> **Texto**:
********

Mario Santoro Jr.: Na minha gestão à frente da SBP, percebemos que o perfil dos médicos e, principalmente dos pediatras, estava sofrendo uma mudança na proporção de gêneros, pois com uma célere velocidade aumentava o quantitativo de mulheres. Ao tempo que assumiam novos desafios, as mulheres continuavam com seus compromissos familiares – casa, filhos, etc. – pois à época essas tarefas não eram geralmente divididas pelo casal, ficando a responsabilidade só com as mulheres. Claro, isso de forma genérica podendo haver exceções. Contudo, as exigências de distinção de sexos. A internet não existência e, portanto, nem os cursos EAD. Nessa ocasião, eu representava a SBP na Associação Latino-Americana de Pediatria (ALAPE) e acabei por conhecer uma nova metodologia que permitia a qualquer pediatra, não importando o sexo, se atualizar na sua própria residência sem a necessidade de se afastar de seus lares, fato que não ocorria quando havia necessidade de deslocamentos para participar de cursos ou outros eventos. Essa metodologia era utilizada na Sociedade Argentina de Pediatria. Entendendo que essa metodologia poderia ajudar muitos pediatras e, sobretudo, às pediatras, apresentamos esse assunto ao Conselho Superior da SBP. Com a ideia aprovada, eu e o Prof. Claudio Leone fomos à Argentina para estudar toda a metodologia e, com a concordância da Sociedade Argentina de Pediatria, trouxemos o PRONAP para nossa Sociedade. Acredito ter sido essa outra ideia vencedora, pois o PRONAP é uma realidade até hoje, apesar da internet, dos EADs etc. e já capacitou milhares de pediatras.
ABP: Foi também durante sua gestão na Presidência da SBP a criação do Conselho Acadêmico atual Academia Brasileira de Pediatria. Para o senhor, qual é o objetivo da ABP? E qual sua opinião sobre ela hoje e o que espera dela para o futuro?

********

> **Faça o seguinte**:
[A] Segundo a entrevista, por que a metodologia conhecida na ALAPE poderia ajudar sobretudo as pediatras? Responda em uma a três frases.
[B] Reescreva de forma mais breve o parágrafo da entrevista que começa com "Na minha gestão à frente da SBP", mantendo os fatos principais.
[C] Repita o trecho da entrevista que começa em "ABP: Foi também" e vai até "para o futuro?".
Não é preciso consultar as linhas para responder.

********

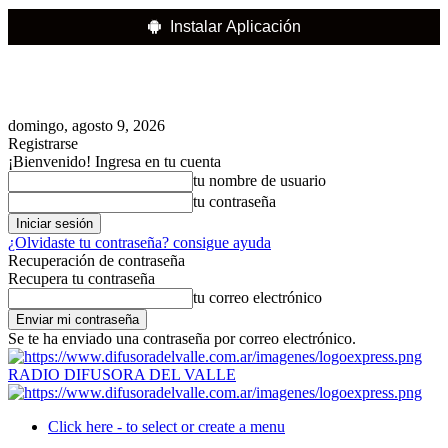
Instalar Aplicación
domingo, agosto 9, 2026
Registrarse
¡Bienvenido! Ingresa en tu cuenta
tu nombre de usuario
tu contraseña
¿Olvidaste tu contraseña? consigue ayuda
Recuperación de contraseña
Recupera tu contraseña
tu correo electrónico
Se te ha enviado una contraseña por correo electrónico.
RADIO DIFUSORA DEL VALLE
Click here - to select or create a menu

********

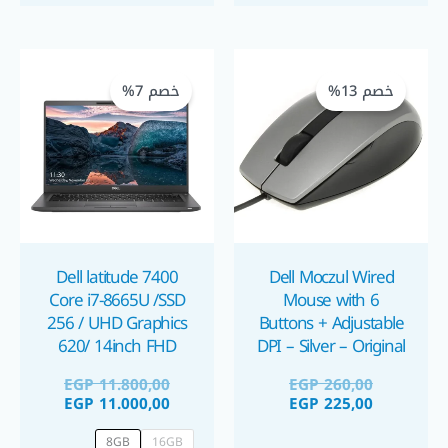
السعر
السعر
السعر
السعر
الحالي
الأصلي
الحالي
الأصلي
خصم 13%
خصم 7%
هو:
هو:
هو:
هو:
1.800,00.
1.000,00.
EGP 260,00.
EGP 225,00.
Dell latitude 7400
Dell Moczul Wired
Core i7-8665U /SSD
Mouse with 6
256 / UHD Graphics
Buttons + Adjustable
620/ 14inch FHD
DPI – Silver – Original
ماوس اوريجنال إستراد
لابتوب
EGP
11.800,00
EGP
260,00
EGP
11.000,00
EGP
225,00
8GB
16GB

********

> **Respostas esperadas**:
[A] Porque a metodologia permitia ao pediatra se atualizar na própria residência, sem precisar se afastar do lar para ir a cursos ou eventos. Isso importava mais para as mulheres, que assumiam novos desafios e continuavam responsáveis pelos compromissos familiares, como casa e filhos. À época, essas tarefas geralmente não eram divididas pelo casal.

[B] Durante a gestão de Mario Santoro Jr. na SBP, o número de mulheres entre os pediatras crescia rapidamente. Elas ainda acumulavam as tarefas familiares, que à época geralmente não eram divididas pelo casal. Como representante da SBP na ALAPE, ele conheceu uma metodologia usada pela Sociedade Argentina de Pediatria que permitia ao pediatra se atualizar em casa, sem deslocamentos. O Conselho Superior da SBP aprovou a ideia. Ele e o Prof. Claudio Leone foram à Argentina estudar a metodologia e, com a concordância da sociedade argentina, trouxeram o PRONAP para a SBP. O programa existe até hoje e já capacitou milhares de pediatras.

[C]
ABP: Foi também durante sua gestão na Presidência da SBP a criação do Conselho Acadêmico atual Academia Brasileira de Pediatria. Para o senhor, qual é o objetivo da ABP? E qual sua opinião sobre ela hoje e o que espera dela para o futuro?